Ms. Gill also took issue with the notion that abortion was ever listed as an option of the YourOptions.com website, at least on the home page.
"Finally, if it is unfair or incorrect to characterize an organization that grew out of a church movement, has been endorsed by the Archbishop of Kansas and receives extensive funding from churches as a religious group, then I don't understand the phrase."

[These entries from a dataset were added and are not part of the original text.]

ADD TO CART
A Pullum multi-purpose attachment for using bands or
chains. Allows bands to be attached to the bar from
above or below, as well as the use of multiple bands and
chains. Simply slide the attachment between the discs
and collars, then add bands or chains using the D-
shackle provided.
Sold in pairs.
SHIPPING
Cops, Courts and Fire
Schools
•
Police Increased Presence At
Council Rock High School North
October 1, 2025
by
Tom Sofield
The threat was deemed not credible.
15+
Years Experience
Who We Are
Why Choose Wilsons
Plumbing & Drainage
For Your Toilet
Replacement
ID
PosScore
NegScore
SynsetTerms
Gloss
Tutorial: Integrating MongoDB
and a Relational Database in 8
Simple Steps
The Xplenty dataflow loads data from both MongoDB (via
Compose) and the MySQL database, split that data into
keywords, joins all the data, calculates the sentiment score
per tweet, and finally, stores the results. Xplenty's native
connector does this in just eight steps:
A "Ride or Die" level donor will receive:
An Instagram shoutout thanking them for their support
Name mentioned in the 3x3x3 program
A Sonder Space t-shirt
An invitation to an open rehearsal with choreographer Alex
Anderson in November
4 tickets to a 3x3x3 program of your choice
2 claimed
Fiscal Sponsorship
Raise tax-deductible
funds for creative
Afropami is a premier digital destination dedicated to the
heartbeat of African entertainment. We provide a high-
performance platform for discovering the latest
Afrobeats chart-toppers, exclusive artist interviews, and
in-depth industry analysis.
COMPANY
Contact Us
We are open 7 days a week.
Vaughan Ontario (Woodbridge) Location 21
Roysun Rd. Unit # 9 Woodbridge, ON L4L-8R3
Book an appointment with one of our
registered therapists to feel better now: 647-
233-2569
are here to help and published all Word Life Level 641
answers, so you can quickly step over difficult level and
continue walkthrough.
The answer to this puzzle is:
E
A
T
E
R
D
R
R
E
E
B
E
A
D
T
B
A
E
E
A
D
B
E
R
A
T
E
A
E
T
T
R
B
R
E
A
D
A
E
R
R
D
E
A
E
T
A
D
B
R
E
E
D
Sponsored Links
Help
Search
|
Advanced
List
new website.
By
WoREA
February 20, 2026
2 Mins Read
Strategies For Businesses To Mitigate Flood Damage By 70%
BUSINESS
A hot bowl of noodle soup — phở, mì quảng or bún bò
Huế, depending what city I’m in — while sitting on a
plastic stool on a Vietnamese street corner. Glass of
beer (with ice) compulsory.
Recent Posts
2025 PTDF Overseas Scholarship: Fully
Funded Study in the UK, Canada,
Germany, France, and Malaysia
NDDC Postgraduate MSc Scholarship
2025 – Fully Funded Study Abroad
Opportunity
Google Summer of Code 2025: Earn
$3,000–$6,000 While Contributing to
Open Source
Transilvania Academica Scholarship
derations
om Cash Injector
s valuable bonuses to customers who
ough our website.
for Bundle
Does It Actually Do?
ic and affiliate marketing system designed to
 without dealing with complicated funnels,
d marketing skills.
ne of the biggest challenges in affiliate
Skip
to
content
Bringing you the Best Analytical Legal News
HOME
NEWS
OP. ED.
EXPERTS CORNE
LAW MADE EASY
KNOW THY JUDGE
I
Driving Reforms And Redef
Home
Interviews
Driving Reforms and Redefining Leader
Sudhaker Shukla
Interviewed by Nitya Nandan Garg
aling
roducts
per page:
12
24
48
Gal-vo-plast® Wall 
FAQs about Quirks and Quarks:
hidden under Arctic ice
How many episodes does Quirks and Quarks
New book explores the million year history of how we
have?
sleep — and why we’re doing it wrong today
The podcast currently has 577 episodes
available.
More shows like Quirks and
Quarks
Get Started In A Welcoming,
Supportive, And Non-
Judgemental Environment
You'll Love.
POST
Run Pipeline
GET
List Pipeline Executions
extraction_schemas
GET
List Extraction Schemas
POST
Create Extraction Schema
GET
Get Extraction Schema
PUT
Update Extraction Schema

I passed on Ms. Gill's complaint to John Hamer, the executive director of the Washington News Council. Ms. Gill has also complained to Mr. Hamer, saying that the panel that heard the case was "overwhelmingly male and old. If it was supposed to reflect community values, it fell very short. It had very few people with news media experience, which means to me that it could only act as a reflection of the community. It didn't." She also complained that the questions the panel were supposed to answer were prejudicial.
"This was a tempest in a teapot stirred with rigor by Vitae. I'm quite certain it generated a wave of individual contributions, as it was designed to do," Ms. Gill wrote Mr. Hamer.
According to Mr. Hamer, Ms. Gill came late to the hearing so did not hear the biographies of the board members, a majority of whom have extensive news media experience. He said that there are several women members of the board, including its chair, but they were unable to be at Saturday's hearing.
As for the specific complaints Ms. Gill registered in her email to the ombudsman, Mr. Hamer passed those on to Debbie Stokes, the executive vice president of the Vitae Foundation.
Ms. Stokes said that since the first third of the report made false assertions about Vitae and its advertising, "here is where KUOW should have contacted Vitae but failed." Ms. Stokes added that Ms. Gill was incorrect about her characterization of the website and said that the YourOptions website, while not promoting abortion, did list abortion as an option.
Finally, Ms. Stokes questioned the relevance of Ms. Gill's comments regarding Vitae's support from churches. "These comments have no relevance to the journalistic issue that was before the Washington News Council," Ms. Stokes said.
At 5:10 a.m., on April 6, 2012, the editor of Media Ethics heard an on-air correction over KUOW similar to that on the station’s Web site.